#### How to complete this task:
Copy out all the material below, switching each "caixa" to "embalagem" and leaving everything else unchanged.

(Dataset excerpts)
^^^^

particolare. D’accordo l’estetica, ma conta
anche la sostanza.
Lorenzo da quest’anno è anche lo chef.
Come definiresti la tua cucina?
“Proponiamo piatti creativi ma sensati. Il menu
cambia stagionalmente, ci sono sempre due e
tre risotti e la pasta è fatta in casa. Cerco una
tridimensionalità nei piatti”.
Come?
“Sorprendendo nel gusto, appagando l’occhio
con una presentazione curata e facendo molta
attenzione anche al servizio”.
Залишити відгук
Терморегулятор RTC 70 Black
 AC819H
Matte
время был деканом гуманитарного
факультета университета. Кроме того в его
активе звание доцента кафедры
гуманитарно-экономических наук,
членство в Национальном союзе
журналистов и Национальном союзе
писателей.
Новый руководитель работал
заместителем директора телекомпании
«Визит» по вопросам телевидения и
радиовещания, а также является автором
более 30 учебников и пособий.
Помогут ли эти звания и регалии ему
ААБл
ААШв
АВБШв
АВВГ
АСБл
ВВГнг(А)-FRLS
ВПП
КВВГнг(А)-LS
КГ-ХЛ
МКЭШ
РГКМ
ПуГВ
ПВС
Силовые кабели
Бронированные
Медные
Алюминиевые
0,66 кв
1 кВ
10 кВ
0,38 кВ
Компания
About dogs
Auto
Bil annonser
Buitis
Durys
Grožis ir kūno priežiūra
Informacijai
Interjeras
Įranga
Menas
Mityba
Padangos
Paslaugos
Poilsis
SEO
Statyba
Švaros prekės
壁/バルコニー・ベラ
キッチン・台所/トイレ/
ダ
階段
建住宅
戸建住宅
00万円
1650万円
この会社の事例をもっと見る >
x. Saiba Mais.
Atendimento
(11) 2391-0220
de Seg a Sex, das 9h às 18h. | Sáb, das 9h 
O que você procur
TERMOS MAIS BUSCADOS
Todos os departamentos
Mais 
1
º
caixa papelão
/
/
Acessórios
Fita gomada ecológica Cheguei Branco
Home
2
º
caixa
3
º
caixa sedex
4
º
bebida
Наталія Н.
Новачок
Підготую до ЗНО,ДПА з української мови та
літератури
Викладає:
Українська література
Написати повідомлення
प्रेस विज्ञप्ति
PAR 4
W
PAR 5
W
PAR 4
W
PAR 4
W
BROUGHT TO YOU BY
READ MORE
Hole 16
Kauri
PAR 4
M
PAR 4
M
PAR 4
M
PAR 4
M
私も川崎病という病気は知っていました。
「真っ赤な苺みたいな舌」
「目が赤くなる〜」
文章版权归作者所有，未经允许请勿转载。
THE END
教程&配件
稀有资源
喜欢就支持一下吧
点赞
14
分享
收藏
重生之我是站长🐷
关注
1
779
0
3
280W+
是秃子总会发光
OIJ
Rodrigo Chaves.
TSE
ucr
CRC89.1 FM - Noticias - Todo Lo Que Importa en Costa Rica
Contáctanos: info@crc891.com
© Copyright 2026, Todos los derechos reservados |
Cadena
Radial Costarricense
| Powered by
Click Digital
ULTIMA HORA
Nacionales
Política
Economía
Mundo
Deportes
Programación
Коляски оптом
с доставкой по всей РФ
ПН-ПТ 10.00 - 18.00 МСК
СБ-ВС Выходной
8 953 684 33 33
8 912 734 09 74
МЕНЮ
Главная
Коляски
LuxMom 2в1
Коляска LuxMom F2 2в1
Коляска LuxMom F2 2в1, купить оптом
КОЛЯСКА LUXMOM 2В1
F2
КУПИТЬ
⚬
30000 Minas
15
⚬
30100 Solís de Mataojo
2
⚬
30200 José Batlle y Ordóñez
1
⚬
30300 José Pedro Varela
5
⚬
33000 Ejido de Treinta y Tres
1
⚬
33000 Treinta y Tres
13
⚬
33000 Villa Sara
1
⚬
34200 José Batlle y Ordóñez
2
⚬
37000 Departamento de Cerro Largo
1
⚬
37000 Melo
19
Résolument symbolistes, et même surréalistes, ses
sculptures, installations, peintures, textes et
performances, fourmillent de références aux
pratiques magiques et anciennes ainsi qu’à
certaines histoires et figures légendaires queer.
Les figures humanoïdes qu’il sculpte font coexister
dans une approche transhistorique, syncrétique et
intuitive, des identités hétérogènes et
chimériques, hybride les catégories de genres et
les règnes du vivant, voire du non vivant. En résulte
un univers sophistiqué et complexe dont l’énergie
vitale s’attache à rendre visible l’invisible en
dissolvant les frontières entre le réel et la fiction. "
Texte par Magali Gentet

^^^^

#### Answer area:
particolare. D’accordo l’estetica, ma conta
anche la sostanza.
Lorenzo da quest’anno è anche lo chef.
Come definiresti la tua cucina?
“Proponiamo piatti creativi ma sensati. Il menu
cambia stagionalmente, ci sono sempre due e
tre risotti e la pasta è fatta in casa. Cerco una
tridimensionalità nei piatti”.
Come?
“Sorprendendo nel gusto, appagando l’occhio
con una presentazione curata e facendo molta
attenzione anche al servizio”.
Залишити відгук
Терморегулятор RTC 70 Black
 AC819H
Matte
время был деканом гуманитарного
факультета университета. Кроме того в его
активе звание доцента кафедры
гуманитарно-экономических наук,
членство в Национальном союзе
журналистов и Национальном союзе
писателей.
Новый руководитель работал
заместителем директора телекомпании
«Визит» по вопросам телевидения и
радиовещания, а также является автором
более 30 учебников и пособий.
Помогут ли эти звания и регалии ему
ААБл
ААШв
АВБШв
АВВГ
АСБл
ВВГнг(А)-FRLS
ВПП
КВВГнг(А)-LS
КГ-ХЛ
МКЭШ
РГКМ
ПуГВ
ПВС
Силовые кабели
Бронированные
Медные
Алюминиевые
0,66 кв
1 кВ
10 кВ
0,38 кВ
Компания
About dogs
Auto
Bil annonser
Buitis
Durys
Grožis ir kūno priežiūra
Informacijai
Interjeras
Įranga
Menas
Mityba
Padangos
Paslaugos
Poilsis
SEO
Statyba
Švaros prekės
壁/バルコニー・ベラ
キッチン・台所/トイレ/
ダ
階段
建住宅
戸建住宅
00万円
1650万円
この会社の事例をもっと見る >
x. Saiba Mais.
Atendimento
(11) 2391-0220
de Seg a Sex, das 9h às 18h. | Sáb, das 9h 
O que você procur
TERMOS MAIS BUSCADOS
Todos os departamentos
Mais 
1
º
embalagem papelão
/
/
Acessórios
Fita gomada ecológica Cheguei Branco
Home
2
º
embalagem
3
º
embalagem sedex
4
º
bebida
Наталія Н.
Новачок
Підготую до ЗНО,ДПА з української мови та
літератури
Викладає:
Українська література
Написати повідомлення
प्रेस विज्ञप्ति
PAR 4
W
PAR 5
W
PAR 4
W
PAR 4
W
BROUGHT TO YOU BY
READ MORE
Hole 16
Kauri
PAR 4
M
PAR 4
M
PAR 4
M
PAR 4
M
私も川崎病という病気は知っていました。
「真っ赤な苺みたいな舌」
「目が赤くなる〜」
文章版权归作者所有，未经允许请勿转载。
THE END
教程&配件
稀有资源
喜欢就支持一下吧
点赞
14
分享
收藏
重生之我是站长🐷
关注
1
779
0
3
280W+
是秃子总会发光
OIJ
Rodrigo Chaves.
TSE
ucr
CRC89.1 FM - Noticias - Todo Lo Que Importa en Costa Rica
Contáctanos: info@crc891.com
© Copyright 2026, Todos los derechos reservados |
Cadena
Radial Costarricense
| Powered by
Click Digital
ULTIMA HORA
Nacionales
Política
Economía
Mundo
Deportes
Programación
Коляски оптом
с доставкой по всей РФ
ПН-ПТ 10.00 - 18.00 МСК
СБ-ВС Выходной
8 953 684 33 33
8 912 734 09 74
МЕНЮ
Главная
Коляски
LuxMom 2в1
Коляска LuxMom F2 2в1
Коляска LuxMom F2 2в1, купить оптом
КОЛЯСКА LUXMOM 2В1
F2
КУПИТЬ
⚬
30000 Minas
15
⚬
30100 Solís de Mataojo
2
⚬
30200 José Batlle y Ordóñez
1
⚬
30300 José Pedro Varela
5
⚬
33000 Ejido de Treinta y Tres
1
⚬
33000 Treinta y Tres
13
⚬
33000 Villa Sara
1
⚬
34200 José Batlle y Ordóñez
2
⚬
37000 Departamento de Cerro Largo
1
⚬
37000 Melo
19
Résolument symbolistes, et même surréalistes, ses
sculptures, installations, peintures, textes et
performances, fourmillent de références aux
pratiques magiques et anciennes ainsi qu’à
certaines histoires et figures légendaires queer.
Les figures humanoïdes qu’il sculpte font coexister
dans une approche transhistorique, syncrétique et
intuitive, des identités hétérogènes et
chimériques, hybride les catégories de genres et
les règnes du vivant, voire du non vivant. En résulte
un univers sophistiqué et complexe dont l’énergie
vitale s’attache à rendre visible l’invisible en
dissolvant les frontières entre le réel et la fiction. "
Texte par Magali Gentet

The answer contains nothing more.